Is the Steam Machine the future of living room gaming?

In typical Valve fashion, the company announced three new cutting-edge pieces of gaming hardware not at a major event or with months of teasing, but instead on a random Wednesday afternoon. On November 12, Valve posted “Steam Hardware Announcement” to YouTube, which shows off three new pieces of hardware specifically designed for virtual reality (VR) gaming and living room gaming. The launch had no build-up, and yet it has managed to garner 3.5 million views as of the time of writing.

The Steam Machine

While Valve’s domain has squarely been in PC gaming, being the owner of the largest PC video game distribution platform, Steam, this is not their first attempt to set foot in the living room, though it does seem to be they’re most promising to date. The Steam Machine is Valve’s direct answer to the likes of Sony’s PlayStation and Microsoft’s Xbox. While it is decisively not a console, it clearly intends to fill that same role. The Steam Machine is a small cube, measuring approximately 6 inches on all sides, with an interior showing most of that volume to be heat sinks. The Steam Machine runs on a 6-core AMD Zen 4 CPU, which was released in 2022, only one generation back from the current latest tech. This pairs with an AMD RDNA 4 GPU, similarly only one generation backwards from the latest tech, all with RAM to match the games you would want to run on this. This small, powerful cube also has the I/O for 4k 120 Hz or 8k 60 Hz gaming, rivalling not only any console on the market, but even many computers!
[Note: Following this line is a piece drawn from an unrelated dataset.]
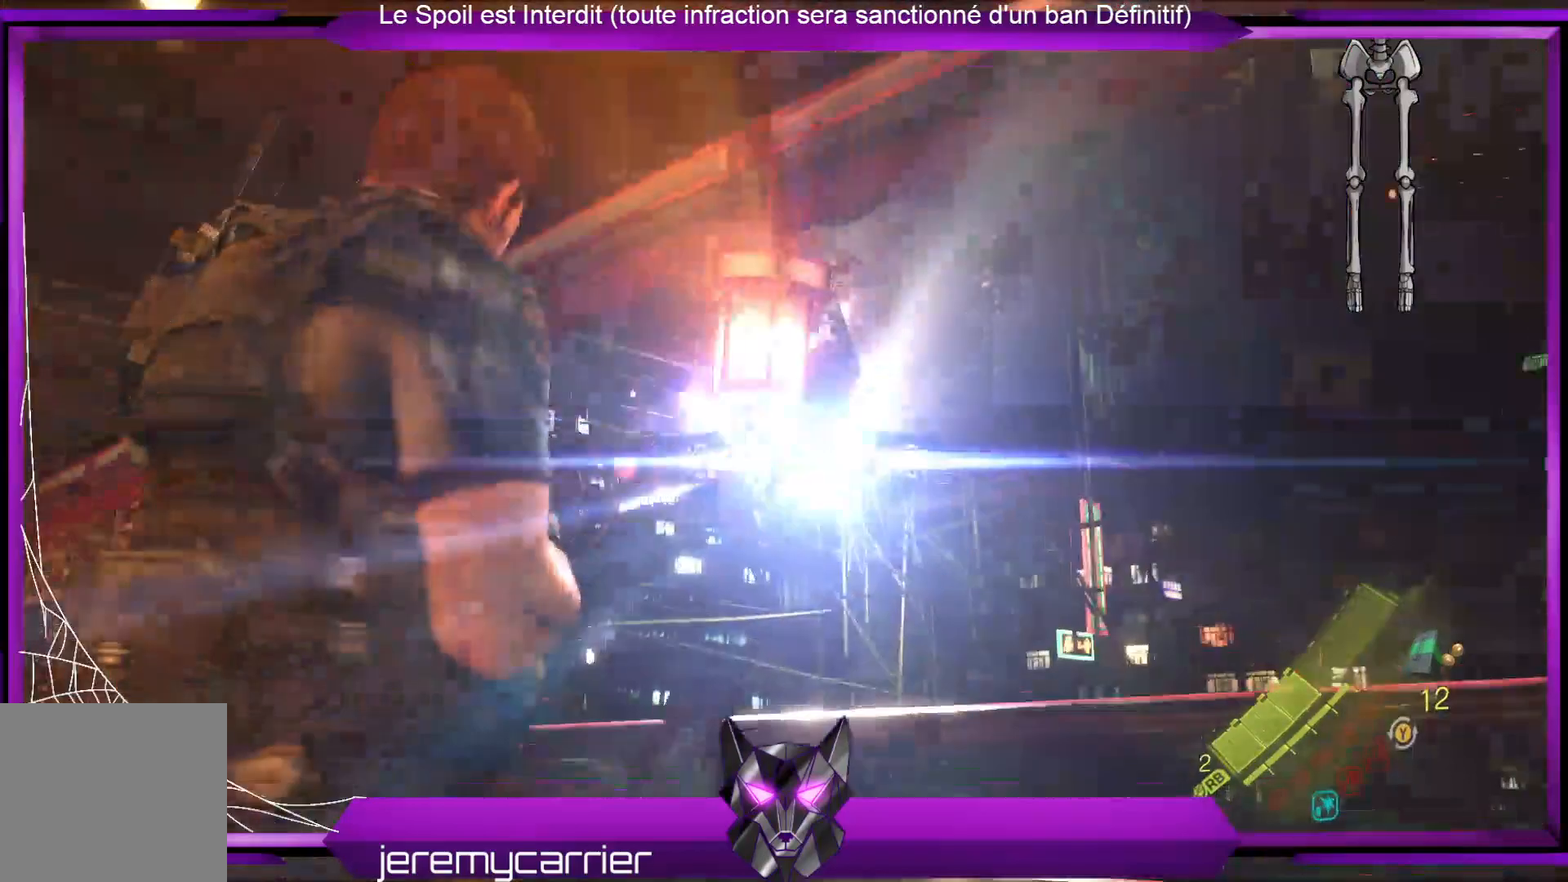
{"buttons": [], "left_stick": "up-left", "right_stick": "down-left", "events": [[100, "X", "up"], [201, "L2", "up"], [301, "right_stick", "down-left"]]}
As hinted at, Valve is very clear that the Steam Machine is not a console. Instead, it runs on Valve’s branch of Linux, known as SteamOS. I plan to dedicate an entire article to the operating system once it is released for consumer download, but this is the same system that powers Valve’s handheld console, the Steam Deck. It has two modes, a primary one for gaming that interfaces directly with Steam, and a secondary mode to access a more normal PC desktop, including web browser access and almost anything you could need. This allows for a streamlined gaming mode in the primary interface, while still affording the user unparalleled freedom in the secondary interface.

The Steam Controller

To pair with any Valve hardware, or even any computer, is a universal controller meant to work with just about any video game, controller, or keyboard. If you are familiar with the Steam Deck, it is heavily inspired by the controller layout of the handheld, including haptics, gyroscopic control, a familiar console controller layout, as well as dual trackpads for games that only have keyboard support. While not terribly more impressive than the Steam Deck controller, implementing this universal solution to the keyboard/controller divide is critical, as many games on Steam don’t have controller support built in, games that potential future users of the Steam Machine may want to play.

The Steam Frame

Six years ago, Valve introduced the Valve Index, one of the most powerful VR headsets at the time. They competed against Meta and Oculus headsets during a spike in VR interest. Today, I believe its safe to say the VR craze has died down a bit, though there is certainly still a market. The Steam Hardware Survey, an annual survey that Steam users can volunteer to participate in, estimates that 1.5% of its users have VR headsets. The Steam Frame is Valve’s latest answer to attempt to bring the market towards them, utilizing new eye-tracking technology to boost resolution without compromising on performance. It also seems to promise some of the best camera tracking, meaning fewer incidents of users bumping into their real-world surroundings while playing. Tech reviewers such as LinusTechTips on YouTube suggest that this will easily be the best VR headset on the market, positioning the Steam Frame to be the go-to headset for anyone getting into the market for the first time.

Conclusion

As a professional Valve fanboy, this announcement is, of course, exciting to me. But this hardware may also promise to shake up not only the PC gaming market, but the living room gaming market as well as the small-but-flourishing VR market. Many professional gamers and reviewers have been praying for a company to make open-source gaming a priority, both for privacy and customizability concerns, and it seems Valve may be the first company to seriously answer that call. From Steam itself to the various hardware discussed, Valve wants to have a strong foothold on all things gaming. Once SteamOS is released for all PC architectures, I plan to also discuss its ramifications. And, if rumors are true, there may be more to write about Valve very soon.